Most Underrated: “I Need You.” This song is filler. It’s a completely non-grand statement from George, in the middle of huge contributions from John (“Help!”), Paul (“Yesterday”), and the two together (“Ticket to Ride”). The thing is, this is a perfect song. Perfect songs are very, very hard to write. Unfortunately for George, he was in a band with two other guys who knew how to do it, and who could even create new kinds of songs to perfect. So “I Need You” gets looked over all the time. But its elements work so, so well together. The quiet vulnerability of the lyrics, matched with the frail pedal-tone guitar motif and some judiciously placed dissonances. Alan Pollack points out (and man, do I wish that I’d come up with this insight) that the verses ending in dissonance feel a little like sentences you can’t finish. They need the guitar motif to (figuratively and literally) resolve them.
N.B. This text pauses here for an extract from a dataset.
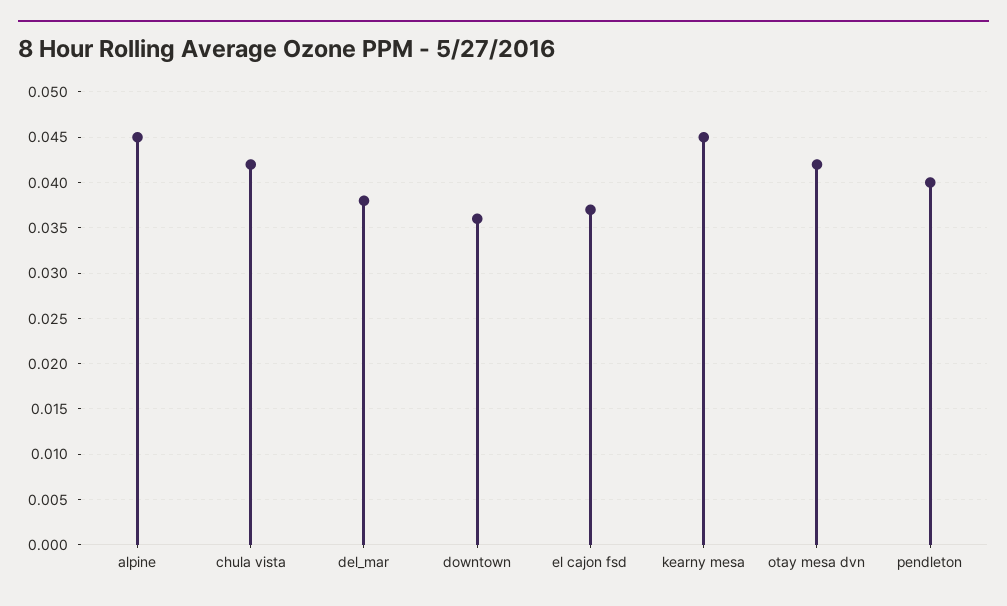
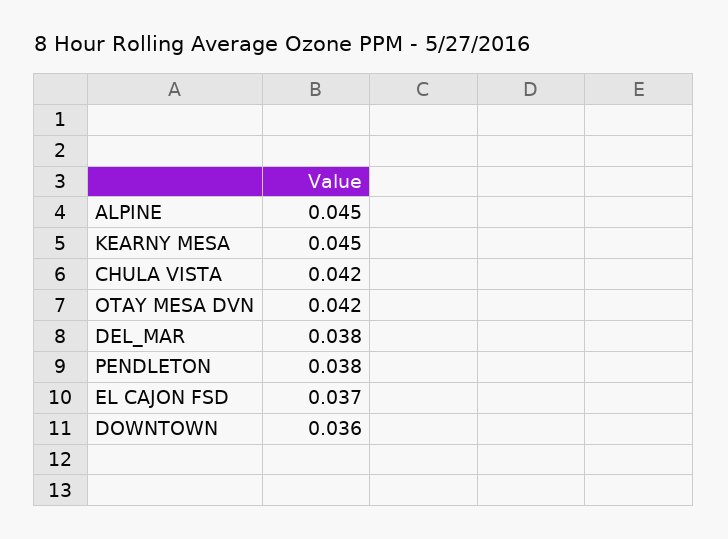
pendleton: 0.04 -> 0.038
Also noteworthy: the ending gives a prime example of George’s odd sense of harmony, and the small trick – switching around the rhythm of that pedal guitar motif to resolve things in the last second – just wraps it all up so flawlessly that you don’t even notice. That’s ultimately why “I Need You” is filler: 10 seconds into “Another Girl” you’ve forgotten all about it. But without this song, the emotional balance of the album would be all thrown off.

6 comments:

Anonymous said...

Bah! Yesterday is far more overrated, and "You've Got To Hide Your Love Away" is too understated to be more overrated than Paul's "masterpiece," even accorded such status on "How Do You Sleep," of all places. Just because it doesn't entirely work doesn't mean it's necessarily overrated!!!!

Anonymous said...

Zach may be right, but all Felstiner offspring are contractually obligated to revere "Yesterday" with near-religious zeal. It was therefore out of the running, I assume, for the overrated category. Plus, it's not overrated.

Anonymous said...

people-- it's the day after the most amazing election we've seen in the last decade and you're voting on the beatles? this is what you blog about? alek, you may be more of a music nerd than a movement nerd...

Anonymous said...

Sarah, who- or wherever you are, THANK YOU!

John

alek said...

Ana -

Let's go to the scoreboard for that one. Hmm...

Democrats - let me down virtually every day.

Beatles - never let me down ever.

Anonymous said...

The Taxman didn't let you down? "Revolution" didn't let you down? Wow, man.